▸ **Verifique sua compreensão**:
a – Na notícia sobre a morte de abelhas, por quais crimes a Promotoria de Justiça pede a condenação do proprietário da usina?
b – Por favor, escreva a continuação da notícia sobre a morte de abelhas a partir do último parágrafo apresentado.

Foto: Ilustrativa/Agência Brasil
A Promotoria de Justiça de Paraíso do Norte ofereceu uma denúncia criminal contra o representante de um usina de açúcar que está sendo acusada de lançar irregularmente agrotóxicos em uma propriedade rural utilizando um avião pulverizador. De acordo com o Ministério Público do Paraná (MPPR), o veneno foi feito em desacordo com as normas vigentes e causou a morte de aproximadamente um milhão de abelhas.
Os animais atingidos pertencem à espécie Europa, e habitaram cerca de 20 colmeias. No texto, o MPPR afirma que a usina desrespeitou a distância mínima de outras propriedades e com isso causou a intoxicação e consequente morte dos animais – que são indispensáveis para a polinização e manutenção ambiental.
Os demais investigados no caso – o piloto da aeronave e a empresa de aviação agrícola – firmaram acordo de não persecução penal com o MPPR para a reparação dos danos ambientais causados.
Ao propor a denúncia, após a negativa do proprietário da usina em também celebrar acordo, a Promotoria de Justiça requer sua condenação pelos crimes previstos na Lei de Agrotóxicos (Lei Federal 7.802/89).
As investigações sobre o caso, conduzidas pela Promotoria de Justiça com a colaboração do Núcleo de Campo Mourão do Grupo de Atuação Especializada em Meio Ambiente, Habitação e Urbanismo (Gaema), tiveram início após representação recebida pelo aplicativo “Pólen App”, ferramenta utilizada pelo MPPR e desenvolvida a partir de parceria firmada com a Universidade Estadual de Maringá, voltada à proteção de abelhas e à prevenção da mortandade desses insetos.

Registros de dados armazenados
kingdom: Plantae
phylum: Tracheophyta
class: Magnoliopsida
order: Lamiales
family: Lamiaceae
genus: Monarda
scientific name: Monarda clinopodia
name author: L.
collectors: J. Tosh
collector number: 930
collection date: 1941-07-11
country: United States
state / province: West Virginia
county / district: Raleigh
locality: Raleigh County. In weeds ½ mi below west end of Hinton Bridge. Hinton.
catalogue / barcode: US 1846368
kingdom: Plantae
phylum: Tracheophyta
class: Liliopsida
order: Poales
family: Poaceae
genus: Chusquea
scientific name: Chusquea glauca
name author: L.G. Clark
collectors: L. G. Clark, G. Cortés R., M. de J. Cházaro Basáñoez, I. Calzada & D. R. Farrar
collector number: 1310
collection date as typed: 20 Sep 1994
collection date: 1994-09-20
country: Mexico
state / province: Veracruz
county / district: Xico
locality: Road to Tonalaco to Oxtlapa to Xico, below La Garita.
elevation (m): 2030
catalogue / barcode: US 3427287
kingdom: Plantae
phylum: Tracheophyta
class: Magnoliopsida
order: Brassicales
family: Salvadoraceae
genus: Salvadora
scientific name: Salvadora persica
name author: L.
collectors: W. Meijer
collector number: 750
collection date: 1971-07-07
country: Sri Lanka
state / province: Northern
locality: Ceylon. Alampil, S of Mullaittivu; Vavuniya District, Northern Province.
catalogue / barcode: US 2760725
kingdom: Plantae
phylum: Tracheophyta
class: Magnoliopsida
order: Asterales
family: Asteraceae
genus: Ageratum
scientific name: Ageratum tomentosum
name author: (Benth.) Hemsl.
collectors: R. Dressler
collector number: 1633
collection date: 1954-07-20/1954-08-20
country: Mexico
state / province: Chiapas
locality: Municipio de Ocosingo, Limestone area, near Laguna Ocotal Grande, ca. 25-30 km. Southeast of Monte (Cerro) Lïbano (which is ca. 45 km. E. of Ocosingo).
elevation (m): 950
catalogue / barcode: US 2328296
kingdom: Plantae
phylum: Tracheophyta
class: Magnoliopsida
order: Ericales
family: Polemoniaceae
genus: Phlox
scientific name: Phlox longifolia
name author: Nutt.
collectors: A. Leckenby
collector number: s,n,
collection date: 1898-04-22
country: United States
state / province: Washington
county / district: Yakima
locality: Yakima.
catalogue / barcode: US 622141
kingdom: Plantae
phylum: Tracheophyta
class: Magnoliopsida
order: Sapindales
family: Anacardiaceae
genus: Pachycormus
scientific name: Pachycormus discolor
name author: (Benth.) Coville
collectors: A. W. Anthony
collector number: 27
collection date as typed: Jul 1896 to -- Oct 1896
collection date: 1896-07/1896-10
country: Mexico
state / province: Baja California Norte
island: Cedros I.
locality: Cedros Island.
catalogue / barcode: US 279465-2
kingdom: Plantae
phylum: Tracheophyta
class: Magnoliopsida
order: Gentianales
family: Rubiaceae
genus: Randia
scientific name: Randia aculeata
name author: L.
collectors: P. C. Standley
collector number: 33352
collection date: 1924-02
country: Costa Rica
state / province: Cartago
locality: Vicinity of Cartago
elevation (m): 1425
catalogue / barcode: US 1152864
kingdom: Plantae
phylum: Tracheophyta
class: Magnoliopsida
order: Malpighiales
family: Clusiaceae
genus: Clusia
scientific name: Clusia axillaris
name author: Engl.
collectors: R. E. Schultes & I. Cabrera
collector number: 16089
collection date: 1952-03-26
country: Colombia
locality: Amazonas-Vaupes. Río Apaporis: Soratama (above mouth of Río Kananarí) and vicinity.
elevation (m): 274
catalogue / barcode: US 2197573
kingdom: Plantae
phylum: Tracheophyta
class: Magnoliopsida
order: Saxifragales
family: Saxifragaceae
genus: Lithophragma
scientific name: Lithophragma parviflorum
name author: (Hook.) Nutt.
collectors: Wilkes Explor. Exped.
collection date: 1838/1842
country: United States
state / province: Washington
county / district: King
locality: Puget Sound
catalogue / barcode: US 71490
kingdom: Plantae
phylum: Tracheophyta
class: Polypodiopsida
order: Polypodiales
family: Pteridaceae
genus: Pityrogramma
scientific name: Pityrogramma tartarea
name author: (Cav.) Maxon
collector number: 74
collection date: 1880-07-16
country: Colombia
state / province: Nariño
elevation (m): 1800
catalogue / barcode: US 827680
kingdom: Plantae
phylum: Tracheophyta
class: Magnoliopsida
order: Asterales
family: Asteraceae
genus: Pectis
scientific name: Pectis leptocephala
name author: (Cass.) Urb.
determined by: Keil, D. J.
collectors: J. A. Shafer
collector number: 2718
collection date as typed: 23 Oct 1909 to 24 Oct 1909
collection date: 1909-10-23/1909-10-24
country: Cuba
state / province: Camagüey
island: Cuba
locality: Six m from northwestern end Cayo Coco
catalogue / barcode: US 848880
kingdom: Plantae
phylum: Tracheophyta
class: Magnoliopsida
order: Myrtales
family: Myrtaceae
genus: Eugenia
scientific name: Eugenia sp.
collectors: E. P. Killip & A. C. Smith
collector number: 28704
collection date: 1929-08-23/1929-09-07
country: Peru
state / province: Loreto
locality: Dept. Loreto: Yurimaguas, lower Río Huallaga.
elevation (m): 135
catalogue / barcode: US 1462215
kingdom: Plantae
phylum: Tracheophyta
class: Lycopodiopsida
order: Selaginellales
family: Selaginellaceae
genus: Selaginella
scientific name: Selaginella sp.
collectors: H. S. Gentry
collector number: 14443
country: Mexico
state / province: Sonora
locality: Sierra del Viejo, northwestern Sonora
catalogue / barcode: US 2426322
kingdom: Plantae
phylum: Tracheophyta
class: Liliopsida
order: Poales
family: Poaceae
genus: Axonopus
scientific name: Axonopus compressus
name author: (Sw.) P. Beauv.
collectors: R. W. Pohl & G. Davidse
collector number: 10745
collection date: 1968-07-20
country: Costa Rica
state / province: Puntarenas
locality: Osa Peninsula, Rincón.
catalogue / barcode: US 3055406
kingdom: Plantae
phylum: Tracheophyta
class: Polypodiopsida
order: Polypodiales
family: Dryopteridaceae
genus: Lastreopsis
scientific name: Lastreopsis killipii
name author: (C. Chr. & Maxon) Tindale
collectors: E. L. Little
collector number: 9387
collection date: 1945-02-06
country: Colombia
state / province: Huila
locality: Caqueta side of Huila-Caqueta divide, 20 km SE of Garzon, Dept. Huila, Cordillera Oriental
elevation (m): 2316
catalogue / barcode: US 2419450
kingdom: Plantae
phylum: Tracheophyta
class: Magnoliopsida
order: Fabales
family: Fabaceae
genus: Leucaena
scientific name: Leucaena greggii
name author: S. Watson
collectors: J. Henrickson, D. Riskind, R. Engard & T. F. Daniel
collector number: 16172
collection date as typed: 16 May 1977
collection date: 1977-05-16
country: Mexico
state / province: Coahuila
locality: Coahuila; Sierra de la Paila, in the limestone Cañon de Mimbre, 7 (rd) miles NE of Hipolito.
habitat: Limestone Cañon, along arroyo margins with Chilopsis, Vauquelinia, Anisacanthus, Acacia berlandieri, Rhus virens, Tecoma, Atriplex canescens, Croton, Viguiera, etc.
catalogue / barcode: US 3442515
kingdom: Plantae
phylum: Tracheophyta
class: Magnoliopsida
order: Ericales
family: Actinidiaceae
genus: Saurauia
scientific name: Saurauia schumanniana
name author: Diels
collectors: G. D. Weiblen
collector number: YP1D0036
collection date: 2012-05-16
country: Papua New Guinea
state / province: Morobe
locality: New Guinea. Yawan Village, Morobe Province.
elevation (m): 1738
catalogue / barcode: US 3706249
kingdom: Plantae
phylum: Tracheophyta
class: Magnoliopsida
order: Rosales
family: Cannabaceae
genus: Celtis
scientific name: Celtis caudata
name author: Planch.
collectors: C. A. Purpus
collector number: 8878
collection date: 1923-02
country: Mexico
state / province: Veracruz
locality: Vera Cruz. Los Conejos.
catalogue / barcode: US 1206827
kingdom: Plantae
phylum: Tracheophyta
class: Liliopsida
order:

▸ **Conjunto de respostas**:
a – Pelos crimes previstos na Lei de Agrotóxicos (Lei Federal 7.802/89).

b –
Assim que identificada uma situação de morte de colmeias, o usuário pode comunicar o fato, inserindo informações e imagens na plataforma. Logo que reportadas, as notificações são recebidas pelos órgãos fiscalizadores do estado – especialmente a Agência de Defesa Agropecuária do Paraná (Adapar) –, que podem agir de imediato na autuação dos infratores e na resolução do problema.
As abelhas possuem importante papel no meio ambiente, atuando como agentes polinizadores e indicadores de equilíbrio ambiental, sendo inclusive essenciais para a manutenção da vida humana no planeta.
Com a celebração do acordo de não persecução penal, os proprietários da empresa de aviação agrícola responsável pelo lançamento indevido comprometeram-se a pagar R$ 60 mil a título de reparação ao proprietário das colmeias atingidas e R$ 10 mil a ser revertido ao Fundo Municipal do Meio Ambiente de Paraíso do Norte. Já o piloto da aeronave pagará quatro salários mínimos (R$ 5.280), quantia também a ser destinada ao mesmo Fundo.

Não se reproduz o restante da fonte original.